» **Extracted information**
========================================
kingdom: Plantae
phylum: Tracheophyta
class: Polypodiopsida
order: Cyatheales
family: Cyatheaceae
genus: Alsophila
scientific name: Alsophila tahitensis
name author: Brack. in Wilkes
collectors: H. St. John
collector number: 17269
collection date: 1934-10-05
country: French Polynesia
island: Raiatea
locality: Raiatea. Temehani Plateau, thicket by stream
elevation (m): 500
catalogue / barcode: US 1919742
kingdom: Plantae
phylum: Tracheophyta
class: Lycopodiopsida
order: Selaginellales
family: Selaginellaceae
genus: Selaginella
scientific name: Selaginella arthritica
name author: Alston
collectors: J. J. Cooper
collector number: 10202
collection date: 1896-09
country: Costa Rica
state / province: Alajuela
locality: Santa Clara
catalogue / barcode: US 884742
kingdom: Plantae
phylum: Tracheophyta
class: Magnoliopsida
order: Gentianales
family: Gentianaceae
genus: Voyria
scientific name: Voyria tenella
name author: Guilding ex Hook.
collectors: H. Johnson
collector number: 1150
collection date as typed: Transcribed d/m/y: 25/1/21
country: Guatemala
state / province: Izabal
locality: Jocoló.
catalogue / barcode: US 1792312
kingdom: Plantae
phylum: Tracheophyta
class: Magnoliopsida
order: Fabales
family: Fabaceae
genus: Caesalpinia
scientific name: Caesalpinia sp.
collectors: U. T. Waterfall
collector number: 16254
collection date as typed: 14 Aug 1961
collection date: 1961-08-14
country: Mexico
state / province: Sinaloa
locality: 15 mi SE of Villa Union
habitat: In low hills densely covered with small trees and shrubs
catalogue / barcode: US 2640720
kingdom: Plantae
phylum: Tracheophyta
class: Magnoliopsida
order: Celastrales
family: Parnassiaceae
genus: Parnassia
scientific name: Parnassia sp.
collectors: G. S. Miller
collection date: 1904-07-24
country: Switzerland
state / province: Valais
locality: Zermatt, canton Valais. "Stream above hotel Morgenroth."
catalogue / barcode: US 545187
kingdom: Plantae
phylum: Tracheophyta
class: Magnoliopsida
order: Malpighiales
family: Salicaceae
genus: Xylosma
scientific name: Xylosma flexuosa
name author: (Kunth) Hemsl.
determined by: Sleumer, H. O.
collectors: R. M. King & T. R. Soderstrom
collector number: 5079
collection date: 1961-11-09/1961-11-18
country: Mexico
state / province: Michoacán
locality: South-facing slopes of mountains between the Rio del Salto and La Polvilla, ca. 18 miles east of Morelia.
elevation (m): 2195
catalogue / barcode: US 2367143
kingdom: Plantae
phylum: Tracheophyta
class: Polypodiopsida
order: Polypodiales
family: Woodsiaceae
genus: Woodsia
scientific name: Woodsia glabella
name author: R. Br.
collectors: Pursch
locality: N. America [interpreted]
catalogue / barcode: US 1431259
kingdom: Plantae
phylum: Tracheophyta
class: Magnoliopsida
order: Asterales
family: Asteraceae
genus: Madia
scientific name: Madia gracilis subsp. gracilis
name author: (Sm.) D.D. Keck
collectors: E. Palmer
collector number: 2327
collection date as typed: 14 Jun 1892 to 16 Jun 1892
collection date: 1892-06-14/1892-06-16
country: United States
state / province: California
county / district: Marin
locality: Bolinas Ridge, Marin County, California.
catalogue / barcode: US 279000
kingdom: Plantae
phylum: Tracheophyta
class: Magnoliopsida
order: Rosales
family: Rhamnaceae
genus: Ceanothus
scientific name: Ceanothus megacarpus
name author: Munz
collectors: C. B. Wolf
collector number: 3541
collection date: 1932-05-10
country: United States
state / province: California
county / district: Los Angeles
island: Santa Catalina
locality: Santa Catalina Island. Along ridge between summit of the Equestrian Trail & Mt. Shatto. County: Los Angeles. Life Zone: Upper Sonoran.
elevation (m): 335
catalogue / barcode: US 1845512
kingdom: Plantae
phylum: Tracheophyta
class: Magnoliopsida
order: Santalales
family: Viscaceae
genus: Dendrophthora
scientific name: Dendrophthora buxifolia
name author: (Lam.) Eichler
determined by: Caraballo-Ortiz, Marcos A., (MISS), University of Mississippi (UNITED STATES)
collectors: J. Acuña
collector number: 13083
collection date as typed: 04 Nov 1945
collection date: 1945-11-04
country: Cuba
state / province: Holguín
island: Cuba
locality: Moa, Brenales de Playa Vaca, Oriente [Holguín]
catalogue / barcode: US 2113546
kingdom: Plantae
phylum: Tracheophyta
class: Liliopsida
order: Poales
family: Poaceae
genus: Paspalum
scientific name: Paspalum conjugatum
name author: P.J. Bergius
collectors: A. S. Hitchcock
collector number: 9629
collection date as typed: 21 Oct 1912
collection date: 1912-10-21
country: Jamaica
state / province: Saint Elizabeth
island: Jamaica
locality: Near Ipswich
========================================
» **Directions**
Return each line of the entries above that contains the word "typed", copied unchanged.

» **Response to the exercise**
collection date as typed: Transcribed d/m/y: 25/1/21
collection date as typed: 14 Aug 1961
collection date as typed: 14 Jun 1892 to 16 Jun 1892
collection date as typed: 04 Nov 1945
collection date as typed: 21 Oct 1912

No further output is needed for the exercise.